-- Supplied records follows --
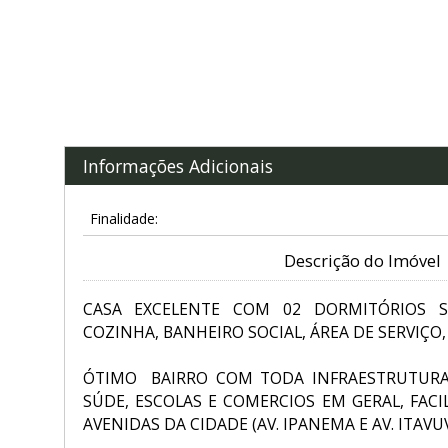
Informações Adicionais
Finalidade:
Descrição do Imóvel
CASA EXCELENTE COM 02 DORMITÓRIOS S
COZINHA, BANHEIRO SOCIAL, ÁREA DE SERVIÇO
ÓTIMO BAIRRO COM TODA INFRAESTRUTURA
SÚDE, ESCOLAS E COMERCIOS EM GERAL, FACI
AVENIDAS DA CIDADE (AV. IPANEMA E AV. ITAVUV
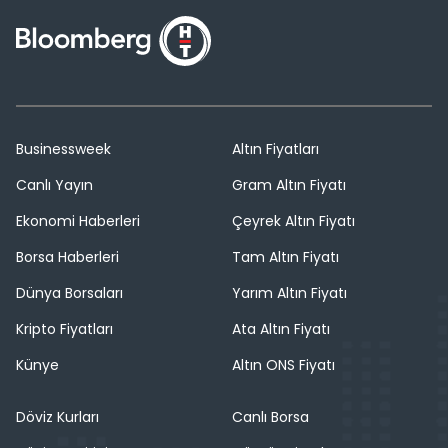
Businessweek
Altın Fiyatları
Canlı Yayın
Gram Altın Fiyatı
Ekonomi Haberleri
Çeyrek Altın Fiyatı
Borsa Haberleri
Tam Altın Fiyatı
Dünya Borsaları
Yarım Altın Fiyatı
Kripto Fiyatları
Ata Altın Fiyatı
Künye
Altın ONS Fiyatı
Döviz Kurları
Canlı Borsa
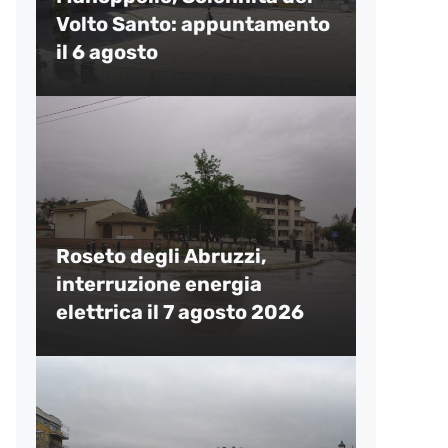
Volto Santo: appuntamento
il 6 agosto
Roseto degli Abruzzi,
interruzione energia
elettrica il 7 agosto 2026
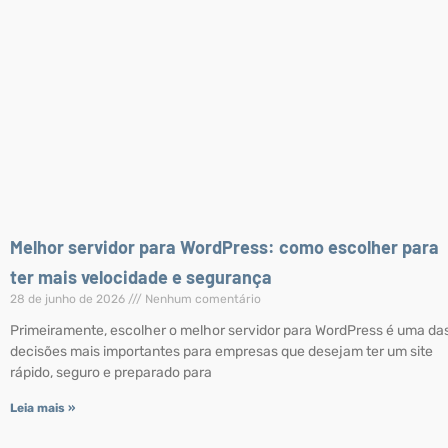
Melhor servidor para WordPress: como escolher para
ter mais velocidade e segurança
28 de junho de 2026
Nenhum comentário
Primeiramente, escolher o melhor servidor para WordPress é uma da
decisões mais importantes para empresas que desejam ter um site
rápido, seguro e preparado para
Leia mais »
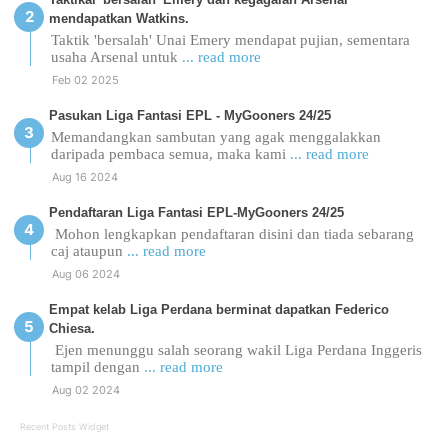
mendapatkan Watkins.
Taktik 'bersalah' Unai Emery mendapat pujian, sementara
usaha Arsenal untuk
... read more
Feb 02 2025
Pasukan Liga Fantasi EPL - MyGooners 24/25
Memandangkan sambutan yang agak menggalakkan
daripada pembaca semua, maka kami
... read more
Aug 16 2024
Pendaftaran Liga Fantasi EPL-MyGooners 24/25
Mohon lengkapkan pendaftaran disini dan tiada sebarang
caj ataupun
... read more
Aug 06 2024
Empat kelab Liga Perdana berminat dapatkan Federico
Chiesa.
Ejen menunggu salah seorang wakil Liga Perdana Inggeris
tampil dengan
... read more
Aug 02 2024
Recent Posts Widget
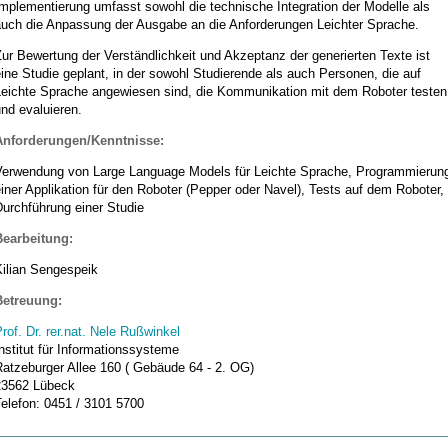
mplementierung umfasst sowohl die technische Integration der Modelle als
auch die Anpassung der Ausgabe an die Anforderungen Leichter Sprache.
ur Bewertung der Verständlichkeit und Akzeptanz der generierten Texte ist
ine Studie geplant, in der sowohl Studierende als auch Personen, die auf
Leichte Sprache angewiesen sind, die Kommunikation mit dem Roboter testen
nd evaluieren.
Anforderungen/Kenntnisse:
Verwendung von Large Language Models für Leichte Sprache, Programmierun
iner Applikation für den Roboter (Pepper oder Navel), Tests auf dem Roboter,
urchführung einer Studie
Bearbeitung:
Kilian Sengespeik
Betreuung:
rof. Dr. rer.nat. Nele Rußwinkel
nstitut für Informationssysteme
Ratzeburger Allee 160 ( Gebäude 64 - 2. OG)
23562 Lübeck
elefon: 0451 / 3101 5700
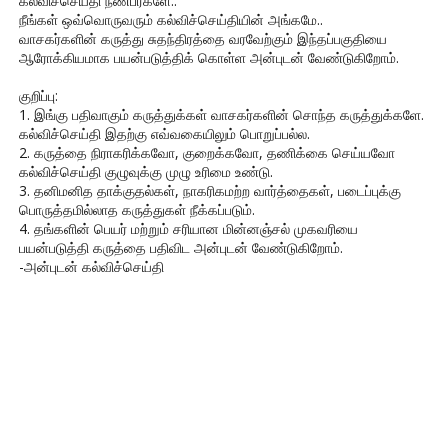
கல்விச்செய்தி நண்பர்களே..
நீங்கள் ஒவ்வொருவரும் கல்விச்செய்தியின் அங்கமே..
வாசகர்களின் கருத்து சுதந்திரத்தை வரவேற்கும் இந்தப்பகுதியை
ஆரோக்கியமாக பயன்படுத்திக் கொள்ள அன்புடன் வேண்டுகிறோம்.
குறிப்பு:
1. இங்கு பதிவாகும் கருத்துக்கள் வாசகர்களின் சொந்த கருத்துக்களே.
கல்விச்செய்தி இதற்கு எவ்வகையிலும் பொறுப்பல்ல.
2. கருத்தை நிராகரிக்கவோ, குறைக்கவோ, தணிக்கை செய்யவோ
கல்விச்செய்தி குழுவுக்கு முழு உரிமை உண்டு.
3. தனிமனித தாக்குதல்கள், நாகரிகமற்ற வார்த்தைகள், படைப்புக்கு
பொருத்தமில்லாத கருத்துகள் நீக்கப்படும்.
4. தங்களின் பெயர் மற்றும் சரியான மின்னஞ்சல் முகவரியை
பயன்படுத்தி கருத்தை பதிவிட அன்புடன் வேண்டுகிறோம்.
-அன்புடன் கல்விச்செய்தி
-- Supplied records concluded --
> **Assigned task**
Please rewrite the lines above, swapping "read more" for "continue reading" each time it occurs and keeping everything else the same. Leave the pictures out of your answer.

> **Written answer**
Informações Adicionais
Finalidade:
Descrição do Imóvel
CASA EXCELENTE COM 02 DORMITÓRIOS S
COZINHA, BANHEIRO SOCIAL, ÁREA DE SERVIÇO
ÓTIMO BAIRRO COM TODA INFRAESTRUTURA
SÚDE, ESCOLAS E COMERCIOS EM GERAL, FACI
AVENIDAS DA CIDADE (AV. IPANEMA E AV. ITAVUV
Businessweek
Altın Fiyatları
Canlı Yayın
Gram Altın Fiyatı
Ekonomi Haberleri
Çeyrek Altın Fiyatı
Borsa Haberleri
Tam Altın Fiyatı
Dünya Borsaları
Yarım Altın Fiyatı
Kripto Fiyatları
Ata Altın Fiyatı
Künye
Altın ONS Fiyatı
Döviz Kurları
Canlı Borsa
Volto Santo: appuntamento
il 6 agosto
Roseto degli Abruzzi,
interruzione energia
elettrica il 7 agosto 2026
Melhor servidor para WordPress: como escolher para
ter mais velocidade e segurança
28 de junho de 2026
Nenhum comentário
Primeiramente, escolher o melhor servidor para WordPress é uma da
decisões mais importantes para empresas que desejam ter um site
rápido, seguro e preparado para
Leia mais »
mendapatkan Watkins.
Taktik 'bersalah' Unai Emery mendapat pujian, sementara
usaha Arsenal untuk
... continue reading
Feb 02 2025
Pasukan Liga Fantasi EPL - MyGooners 24/25
Memandangkan sambutan yang agak menggalakkan
daripada pembaca semua, maka kami
... continue reading
Aug 16 2024
Pendaftaran Liga Fantasi EPL-MyGooners 24/25
Mohon lengkapkan pendaftaran disini dan tiada sebarang
caj ataupun
... continue reading
Aug 06 2024
Empat kelab Liga Perdana berminat dapatkan Federico
Chiesa.
Ejen menunggu salah seorang wakil Liga Perdana Inggeris
tampil dengan
... continue reading
Aug 02 2024
Recent Posts Widget
mplementierung umfasst sowohl die technische Integration der Modelle als
auch die Anpassung der Ausgabe an die Anforderungen Leichter Sprache.
ur Bewertung der Verständlichkeit und Akzeptanz der generierten Texte ist
ine Studie geplant, in der sowohl Studierende als auch Personen, die auf
Leichte Sprache angewiesen sind, die Kommunikation mit dem Roboter testen
nd evaluieren.
Anforderungen/Kenntnisse:
Verwendung von Large Language Models für Leichte Sprache, Programmierun
iner Applikation für den Roboter (Pepper oder Navel), Tests auf dem Roboter,
urchführung einer Studie
Bearbeitung:
Kilian Sengespeik
Betreuung:
rof. Dr. rer.nat. Nele Rußwinkel
nstitut für Informationssysteme
Ratzeburger Allee 160 ( Gebäude 64 - 2. OG)
23562 Lübeck
elefon: 0451 / 3101 5700
கல்விச்செய்தி நண்பர்களே..
நீங்கள் ஒவ்வொருவரும் கல்விச்செய்தியின் அங்கமே..
வாசகர்களின் கருத்து சுதந்திரத்தை வரவேற்கும் இந்தப்பகுதியை
ஆரோக்கியமாக பயன்படுத்திக் கொள்ள அன்புடன் வேண்டுகிறோம்.
குறிப்பு:
1. இங்கு பதிவாகும் கருத்துக்கள் வாசகர்களின் சொந்த கருத்துக்களே.
கல்விச்செய்தி இதற்கு எவ்வகையிலும் பொறுப்பல்ல.
2. கருத்தை நிராகரிக்கவோ, குறைக்கவோ, தணிக்கை செய்யவோ
கல்விச்செய்தி குழுவுக்கு முழு உரிமை உண்டு.
3. தனிமனித தாக்குதல்கள், நாகரிகமற்ற வார்த்தைகள், படைப்புக்கு
பொருத்தமில்லாத கருத்துகள் நீக்கப்படும்.
4. தங்களின் பெயர் மற்றும் சரியான மின்னஞ்சல் முகவரியை
பயன்படுத்தி கருத்தை பதிவிட அன்புடன் வேண்டுகிறோம்.
-அன்புடன் கல்விச்செய்தி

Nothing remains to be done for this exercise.